WHAT NEEDS TO BE DONE » Return the run of lines below that opens with the line containing "Rule Development Kit" and closes with the line containing "Platform Status", keeping each one exact.

EXERCISE INPUT »

▼

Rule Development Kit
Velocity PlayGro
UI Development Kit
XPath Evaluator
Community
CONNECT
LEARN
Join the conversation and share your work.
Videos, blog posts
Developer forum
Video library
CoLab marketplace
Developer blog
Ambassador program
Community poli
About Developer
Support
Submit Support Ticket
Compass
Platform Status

▲
▼

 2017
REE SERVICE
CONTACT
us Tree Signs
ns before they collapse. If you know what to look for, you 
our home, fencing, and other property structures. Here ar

▲
▼

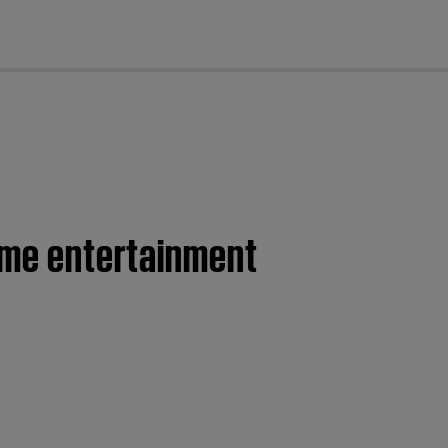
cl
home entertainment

▲

EXERCISE RESPONSE »
Rule Development Kit
Velocity PlayGro
UI Development Kit
XPath Evaluator
Community
CONNECT
LEARN
Join the conversation and share your work.
Videos, blog posts
Developer forum
Video library
CoLab marketplace
Developer blog
Ambassador program
Community poli
About Developer
Support
Submit Support Ticket
Compass
Platform Status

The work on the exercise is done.